La notizia che un senatore fiorentino ha messo la sua firma sotto quella proposta di legge volta a cancellare dalla Costituzione il divieto di ricostituzione del partito fascista avrebbe dell´incredibile se non vivessimo giorni in cui tutto è diventato possibile e la forza dei numeri in Parlamento trasforma le menzogne in verità. Dunque è possibile che Achille Totaro, nato a cresciuto a Firenze, si auguri che tolto il divieto prima o poi l´Italia e magari anche Firenze possano ridiventare fasciste: una nuova alba all´insegna del dittatore di turno, razzista e antisemita, nella tradizione migliore. Del resto il senatore fiorentino si è scelto come cofirmatario un certo Cristiano De Eccher, responsabile di Avanguardia nazionale per il Veneto negli anni delle stragi fasciste.
Dobbiamo forse scandalizzarci, spaventarci, o magari, far finta di nulla? A me piace ricordare un magistrato che nella sua vita aveva fatto del suo antifascismo una ragione di vita. Luigi Bianchi d´Espinosa aveva 32 anni ed era giudice presso il tribunale di Firenze quando il prefetto repubblichino inviò l´ordine di sostituire il ritratto di Vittorio Emanuele terzo con quello di Mussolini. Il sito dell´ANPI riporta un brano della lettera con la quale Bianchi d´Espinosa informò della sua decisione di non frequentare più il tribunale e precisò al prefetto: “…non interpreti…come una lettera di dimissioni. Le dimissioni infatti potrei darle soltanto al legittimo governo d´Italia; non a chi usurpa tale nome con le armi straniere ed in violenza patente delle norme del diritto internazionale di guerra. Il mio atteggiamento non costituisce che una resistenza ad arbitrarie violenze, nel solo modo in cui questa resistenza è possibile: rifiutando ogni collaborazione col nemico e con quegli italiani che al nemico si sono venduti”.

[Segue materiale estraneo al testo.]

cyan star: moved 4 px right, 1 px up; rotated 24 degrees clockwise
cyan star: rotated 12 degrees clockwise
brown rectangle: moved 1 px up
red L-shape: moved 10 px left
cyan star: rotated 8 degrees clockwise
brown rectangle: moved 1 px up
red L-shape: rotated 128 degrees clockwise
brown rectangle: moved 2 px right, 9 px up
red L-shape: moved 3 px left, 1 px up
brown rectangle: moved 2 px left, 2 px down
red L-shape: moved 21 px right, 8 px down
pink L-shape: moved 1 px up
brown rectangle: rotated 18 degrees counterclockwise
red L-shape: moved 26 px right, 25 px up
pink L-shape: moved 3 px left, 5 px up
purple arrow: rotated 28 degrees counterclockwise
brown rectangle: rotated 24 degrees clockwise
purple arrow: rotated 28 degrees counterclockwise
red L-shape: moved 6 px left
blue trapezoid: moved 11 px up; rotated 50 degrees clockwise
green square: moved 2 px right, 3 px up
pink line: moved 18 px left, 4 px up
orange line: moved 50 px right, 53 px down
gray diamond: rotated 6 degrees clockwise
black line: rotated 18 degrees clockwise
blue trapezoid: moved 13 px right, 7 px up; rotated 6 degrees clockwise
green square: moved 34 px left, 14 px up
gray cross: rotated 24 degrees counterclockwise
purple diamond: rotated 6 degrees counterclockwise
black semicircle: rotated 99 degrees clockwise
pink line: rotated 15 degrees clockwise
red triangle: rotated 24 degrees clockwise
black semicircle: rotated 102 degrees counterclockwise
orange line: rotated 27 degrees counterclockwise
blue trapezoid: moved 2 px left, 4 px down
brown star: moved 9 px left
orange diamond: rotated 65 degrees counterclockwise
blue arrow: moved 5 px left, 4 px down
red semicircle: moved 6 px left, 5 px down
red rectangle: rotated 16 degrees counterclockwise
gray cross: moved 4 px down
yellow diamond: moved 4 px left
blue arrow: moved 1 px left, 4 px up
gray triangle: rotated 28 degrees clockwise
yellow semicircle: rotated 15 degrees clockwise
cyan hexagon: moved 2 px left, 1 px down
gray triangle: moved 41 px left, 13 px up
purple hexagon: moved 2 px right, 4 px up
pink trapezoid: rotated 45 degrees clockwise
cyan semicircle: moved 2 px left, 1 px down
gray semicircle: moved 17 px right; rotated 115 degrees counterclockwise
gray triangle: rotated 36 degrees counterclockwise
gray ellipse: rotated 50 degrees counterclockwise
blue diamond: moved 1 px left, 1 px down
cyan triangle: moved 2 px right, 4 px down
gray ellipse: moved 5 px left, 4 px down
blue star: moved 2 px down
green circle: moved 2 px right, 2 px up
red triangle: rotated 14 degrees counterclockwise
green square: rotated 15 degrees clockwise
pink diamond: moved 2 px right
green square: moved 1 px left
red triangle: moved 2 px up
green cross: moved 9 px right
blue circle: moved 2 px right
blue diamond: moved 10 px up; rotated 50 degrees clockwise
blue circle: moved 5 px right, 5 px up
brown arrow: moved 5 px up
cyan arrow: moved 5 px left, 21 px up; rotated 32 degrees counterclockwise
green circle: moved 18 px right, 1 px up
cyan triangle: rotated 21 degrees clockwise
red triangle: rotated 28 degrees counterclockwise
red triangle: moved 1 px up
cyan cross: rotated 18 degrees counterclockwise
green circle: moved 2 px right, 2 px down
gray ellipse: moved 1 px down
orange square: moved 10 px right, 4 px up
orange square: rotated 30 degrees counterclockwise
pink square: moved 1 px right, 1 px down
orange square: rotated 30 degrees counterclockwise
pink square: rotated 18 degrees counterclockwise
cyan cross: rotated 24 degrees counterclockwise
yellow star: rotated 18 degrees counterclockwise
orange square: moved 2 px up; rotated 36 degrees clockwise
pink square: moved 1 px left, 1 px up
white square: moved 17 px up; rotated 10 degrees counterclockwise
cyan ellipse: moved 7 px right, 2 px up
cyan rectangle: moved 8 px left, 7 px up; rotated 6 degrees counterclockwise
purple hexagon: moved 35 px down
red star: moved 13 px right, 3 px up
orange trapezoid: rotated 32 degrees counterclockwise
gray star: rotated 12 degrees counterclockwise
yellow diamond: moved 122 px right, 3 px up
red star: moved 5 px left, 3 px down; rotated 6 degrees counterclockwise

Dal tribunale di Firenze il magistrato passò ai nuclei della Resistenza e poi alla giunta militare del Partito d´Azione. Dopo la guerra arrivò al tribunale di Milano e fu lì che nella sua veste di procuratore generale, decise di procedere nei confornti di Giorgio Almirante , segretario del Movimento sociale e di un gruppo di dirigenti del partito accusandoli di aver ricostituito il partito fascista in violazione della XII norma transitoria della Costituzione. Bianchi d´Espinosa era un vero azionista, non un uomo di sinistra, non un comunista. Morì poco dopo aver chiesto al Parlamento l´autorizzazione a procedere contro Almirante e i suoi camerati. “Aveva il carattere inaudito di amare la democrazia e rispettare la Costituzione” scrisse semplicemente di lui Giorgio Bocca.
E questo amore e questo rispetto lo avevano guidato il giorno in cui scrisse al prefetto di Firenze che lui non si vendeva.